**AIM OF THE EXERCISE:** Extract word for word the stretch of the rows below from their start through the line containing "ಸಾಮಾನ್ಯರಾಗಿ", both ends included. Leave the pictures out of your answer.

**GIVEN DATA:**
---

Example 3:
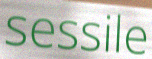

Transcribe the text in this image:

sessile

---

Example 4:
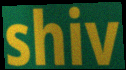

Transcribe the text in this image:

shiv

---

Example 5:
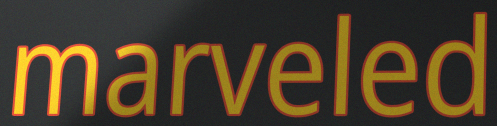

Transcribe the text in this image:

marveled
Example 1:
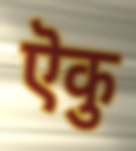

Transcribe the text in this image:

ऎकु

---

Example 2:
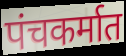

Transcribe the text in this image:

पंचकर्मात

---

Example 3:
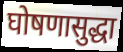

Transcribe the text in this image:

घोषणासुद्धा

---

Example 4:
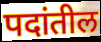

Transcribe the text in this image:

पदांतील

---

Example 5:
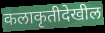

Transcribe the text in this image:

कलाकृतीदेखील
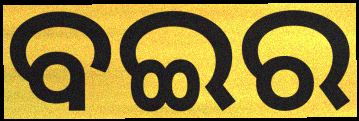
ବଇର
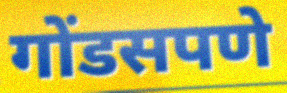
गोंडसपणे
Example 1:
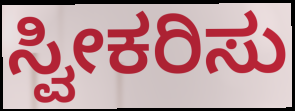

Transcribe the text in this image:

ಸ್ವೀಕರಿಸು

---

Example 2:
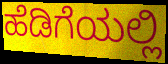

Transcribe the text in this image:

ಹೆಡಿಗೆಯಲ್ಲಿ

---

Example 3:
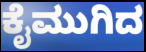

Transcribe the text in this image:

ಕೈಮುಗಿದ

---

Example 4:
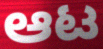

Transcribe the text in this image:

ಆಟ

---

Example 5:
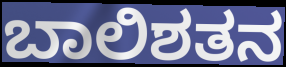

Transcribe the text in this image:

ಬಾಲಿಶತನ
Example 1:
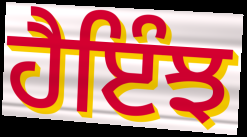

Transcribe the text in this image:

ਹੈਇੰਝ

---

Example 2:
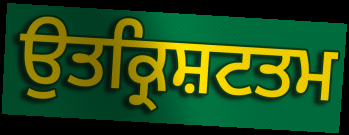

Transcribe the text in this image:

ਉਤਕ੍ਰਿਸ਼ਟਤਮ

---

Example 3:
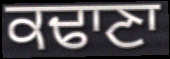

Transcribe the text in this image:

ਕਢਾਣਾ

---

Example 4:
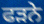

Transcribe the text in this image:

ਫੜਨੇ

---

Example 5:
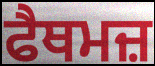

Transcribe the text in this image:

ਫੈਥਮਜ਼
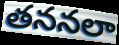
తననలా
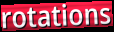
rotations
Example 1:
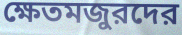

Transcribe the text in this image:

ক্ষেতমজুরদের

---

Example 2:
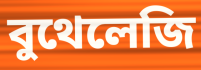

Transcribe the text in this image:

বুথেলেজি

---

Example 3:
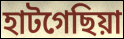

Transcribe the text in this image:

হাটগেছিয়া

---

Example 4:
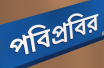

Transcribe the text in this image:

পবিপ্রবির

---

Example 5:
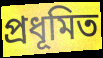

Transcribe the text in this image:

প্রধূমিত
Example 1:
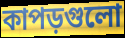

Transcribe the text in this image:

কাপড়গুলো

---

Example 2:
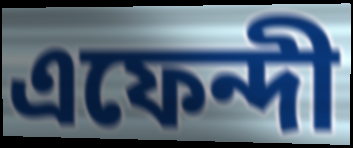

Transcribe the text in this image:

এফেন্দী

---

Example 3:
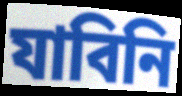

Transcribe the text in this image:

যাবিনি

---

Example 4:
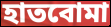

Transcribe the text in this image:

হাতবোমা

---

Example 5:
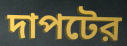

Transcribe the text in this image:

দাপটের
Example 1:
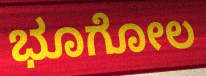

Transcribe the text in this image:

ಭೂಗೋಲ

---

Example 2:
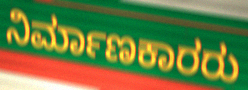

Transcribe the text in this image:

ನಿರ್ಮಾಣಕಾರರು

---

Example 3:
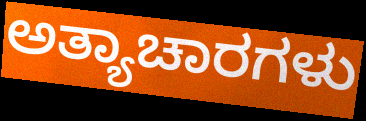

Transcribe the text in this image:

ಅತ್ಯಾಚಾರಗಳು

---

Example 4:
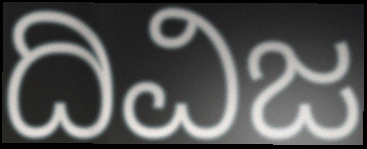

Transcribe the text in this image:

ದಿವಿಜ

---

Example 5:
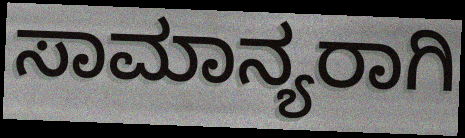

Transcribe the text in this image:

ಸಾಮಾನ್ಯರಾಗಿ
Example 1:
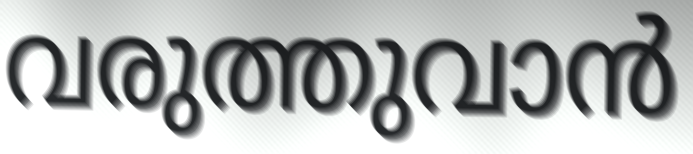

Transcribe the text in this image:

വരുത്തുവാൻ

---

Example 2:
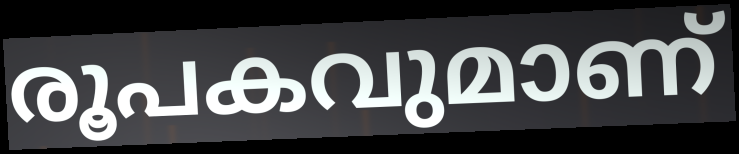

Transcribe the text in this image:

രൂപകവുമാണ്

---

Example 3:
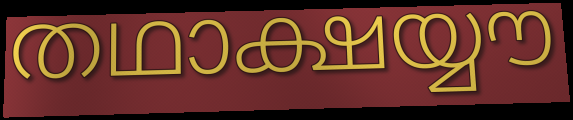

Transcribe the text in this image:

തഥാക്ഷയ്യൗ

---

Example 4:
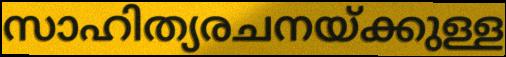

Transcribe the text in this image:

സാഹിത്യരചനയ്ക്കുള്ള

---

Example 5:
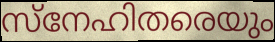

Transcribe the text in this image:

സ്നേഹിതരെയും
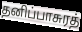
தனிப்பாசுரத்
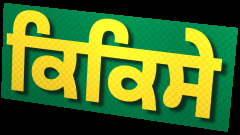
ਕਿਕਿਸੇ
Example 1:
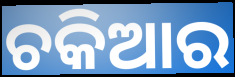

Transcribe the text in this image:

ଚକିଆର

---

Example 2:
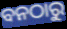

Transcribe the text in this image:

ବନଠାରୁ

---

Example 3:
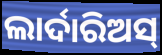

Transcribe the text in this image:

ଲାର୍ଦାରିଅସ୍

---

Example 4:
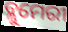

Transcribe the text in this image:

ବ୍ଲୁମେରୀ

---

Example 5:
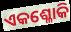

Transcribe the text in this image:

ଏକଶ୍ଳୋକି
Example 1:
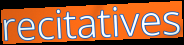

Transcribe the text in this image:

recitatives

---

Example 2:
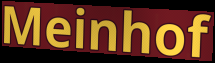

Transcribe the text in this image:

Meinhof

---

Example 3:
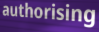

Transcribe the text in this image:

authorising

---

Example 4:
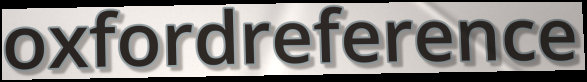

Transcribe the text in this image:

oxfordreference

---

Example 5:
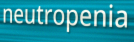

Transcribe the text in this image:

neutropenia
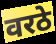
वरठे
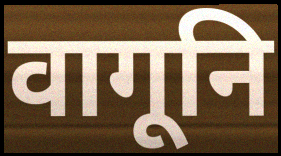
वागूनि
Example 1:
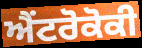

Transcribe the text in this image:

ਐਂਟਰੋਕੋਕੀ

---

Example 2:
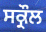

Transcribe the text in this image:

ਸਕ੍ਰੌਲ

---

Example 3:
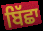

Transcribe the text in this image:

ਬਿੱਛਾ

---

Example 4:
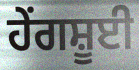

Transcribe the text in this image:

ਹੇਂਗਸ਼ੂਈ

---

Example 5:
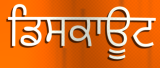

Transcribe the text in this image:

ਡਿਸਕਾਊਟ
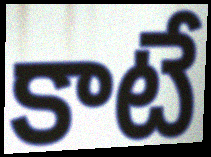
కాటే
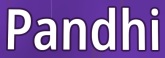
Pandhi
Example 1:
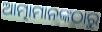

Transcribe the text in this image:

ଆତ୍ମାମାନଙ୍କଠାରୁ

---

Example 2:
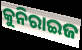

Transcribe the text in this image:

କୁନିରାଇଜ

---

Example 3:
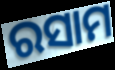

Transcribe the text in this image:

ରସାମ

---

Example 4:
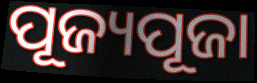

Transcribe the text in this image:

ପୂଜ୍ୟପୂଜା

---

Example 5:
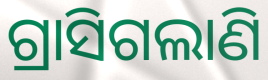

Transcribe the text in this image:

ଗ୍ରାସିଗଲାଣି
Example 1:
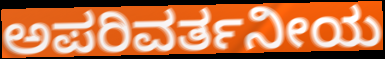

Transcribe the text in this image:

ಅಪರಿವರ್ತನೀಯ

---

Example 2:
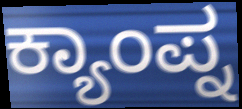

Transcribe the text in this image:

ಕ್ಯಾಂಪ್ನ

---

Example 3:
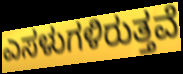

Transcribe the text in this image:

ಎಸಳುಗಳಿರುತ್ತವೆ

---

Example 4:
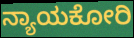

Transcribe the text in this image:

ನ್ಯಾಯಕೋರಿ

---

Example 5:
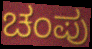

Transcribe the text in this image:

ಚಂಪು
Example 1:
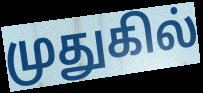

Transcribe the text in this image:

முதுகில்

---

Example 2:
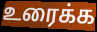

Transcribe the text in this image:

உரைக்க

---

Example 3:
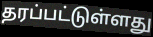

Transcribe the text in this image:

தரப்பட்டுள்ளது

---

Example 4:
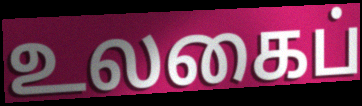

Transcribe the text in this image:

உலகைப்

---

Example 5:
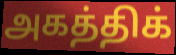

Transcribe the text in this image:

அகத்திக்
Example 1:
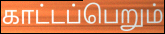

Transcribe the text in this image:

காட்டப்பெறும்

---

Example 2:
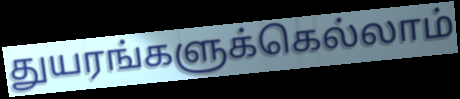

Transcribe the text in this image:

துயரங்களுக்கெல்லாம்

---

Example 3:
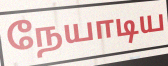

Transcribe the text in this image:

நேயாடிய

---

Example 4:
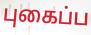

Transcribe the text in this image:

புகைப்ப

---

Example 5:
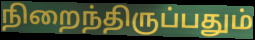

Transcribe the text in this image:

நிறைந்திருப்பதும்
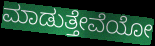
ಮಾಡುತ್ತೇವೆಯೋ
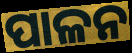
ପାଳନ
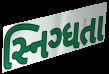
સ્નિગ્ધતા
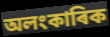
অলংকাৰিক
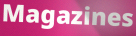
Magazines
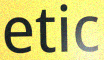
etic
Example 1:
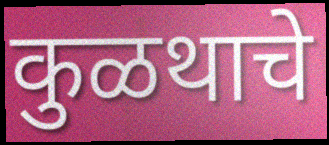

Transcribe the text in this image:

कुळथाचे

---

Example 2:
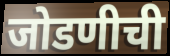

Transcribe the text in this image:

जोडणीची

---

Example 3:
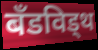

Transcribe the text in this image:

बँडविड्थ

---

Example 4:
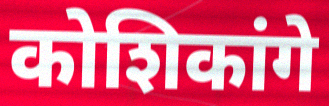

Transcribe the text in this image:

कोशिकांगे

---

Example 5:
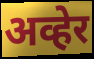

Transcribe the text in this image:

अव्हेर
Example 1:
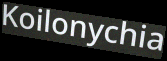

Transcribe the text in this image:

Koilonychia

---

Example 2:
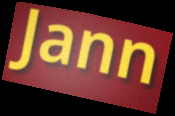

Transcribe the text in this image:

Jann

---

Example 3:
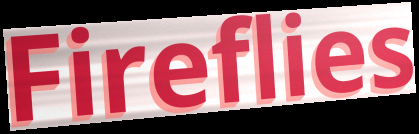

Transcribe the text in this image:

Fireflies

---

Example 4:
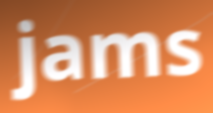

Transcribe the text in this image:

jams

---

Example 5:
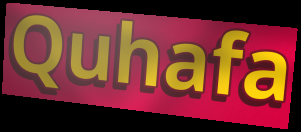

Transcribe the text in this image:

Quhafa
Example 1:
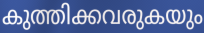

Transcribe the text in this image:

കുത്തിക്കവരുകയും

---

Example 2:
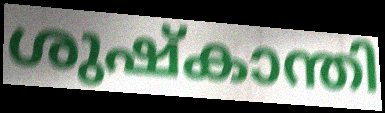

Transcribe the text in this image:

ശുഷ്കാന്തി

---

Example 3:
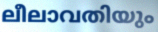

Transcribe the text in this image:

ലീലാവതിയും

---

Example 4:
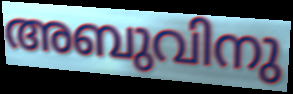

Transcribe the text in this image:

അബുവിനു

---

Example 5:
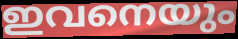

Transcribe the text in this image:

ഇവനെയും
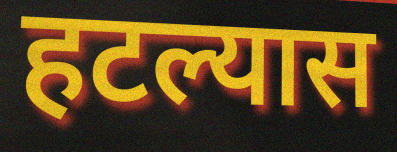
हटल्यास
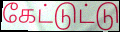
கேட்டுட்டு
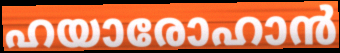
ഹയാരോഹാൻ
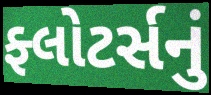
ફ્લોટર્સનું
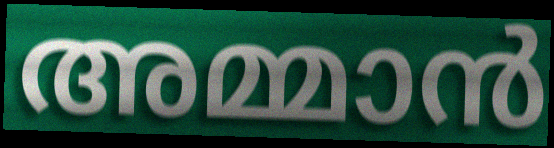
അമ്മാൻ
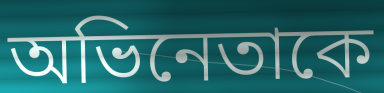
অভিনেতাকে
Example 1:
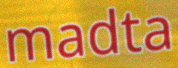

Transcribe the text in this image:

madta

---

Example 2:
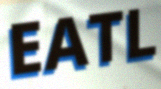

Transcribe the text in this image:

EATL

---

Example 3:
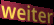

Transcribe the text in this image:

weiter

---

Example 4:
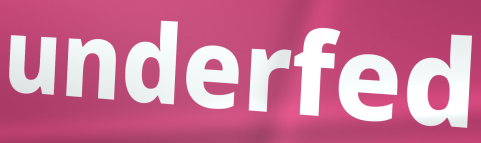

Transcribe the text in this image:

**ANSWER TO THIS TASK:**
---

Example 3:

Transcribe the text in this image:

sessile

---

Example 4:

Transcribe the text in this image:

shiv

---

Example 5:

Transcribe the text in this image:

marveled
Example 1:

Transcribe the text in this image:

ऎकु

---

Example 2:

Transcribe the text in this image:

पंचकर्मात

---

Example 3:

Transcribe the text in this image:

घोषणासुद्धा

---

Example 4:

Transcribe the text in this image:

पदांतील

---

Example 5:

Transcribe the text in this image:

कलाकृतीदेखील
ବଇର
गोंडसपणे
Example 1:

Transcribe the text in this image:

ಸ್ವೀಕರಿಸು

---

Example 2:

Transcribe the text in this image:

ಹೆಡಿಗೆಯಲ್ಲಿ

---

Example 3:

Transcribe the text in this image:

ಕೈಮುಗಿದ

---

Example 4:

Transcribe the text in this image:

ಆಟ

---

Example 5:

Transcribe the text in this image:

ಬಾಲಿಶತನ
Example 1:

Transcribe the text in this image:

ਹੈਇੰਝ

---

Example 2:

Transcribe the text in this image:

ਉਤਕ੍ਰਿਸ਼ਟਤਮ

---

Example 3:

Transcribe the text in this image:

ਕਢਾਣਾ

---

Example 4:

Transcribe the text in this image:

ਫੜਨੇ

---

Example 5:

Transcribe the text in this image:

ਫੈਥਮਜ਼
తననలా
rotations
Example 1:

Transcribe the text in this image:

ক্ষেতমজুরদের

---

Example 2:

Transcribe the text in this image:

বুথেলেজি

---

Example 3:

Transcribe the text in this image:

হাটগেছিয়া

---

Example 4:

Transcribe the text in this image:

পবিপ্রবির

---

Example 5:

Transcribe the text in this image:

প্রধূমিত
Example 1:

Transcribe the text in this image:

কাপড়গুলো

---

Example 2:

Transcribe the text in this image:

এফেন্দী

---

Example 3:

Transcribe the text in this image:

যাবিনি

---

Example 4:

Transcribe the text in this image:

হাতবোমা

---

Example 5:

Transcribe the text in this image:

দাপটের
Example 1:

Transcribe the text in this image:

ಭೂಗೋಲ

---

Example 2:

Transcribe the text in this image:

ನಿರ್ಮಾಣಕಾರರು

---

Example 3:

Transcribe the text in this image:

ಅತ್ಯಾಚಾರಗಳು

---

Example 4:

Transcribe the text in this image:

ದಿವಿಜ

---

Example 5:

Transcribe the text in this image:

ಸಾಮಾನ್ಯರಾಗಿ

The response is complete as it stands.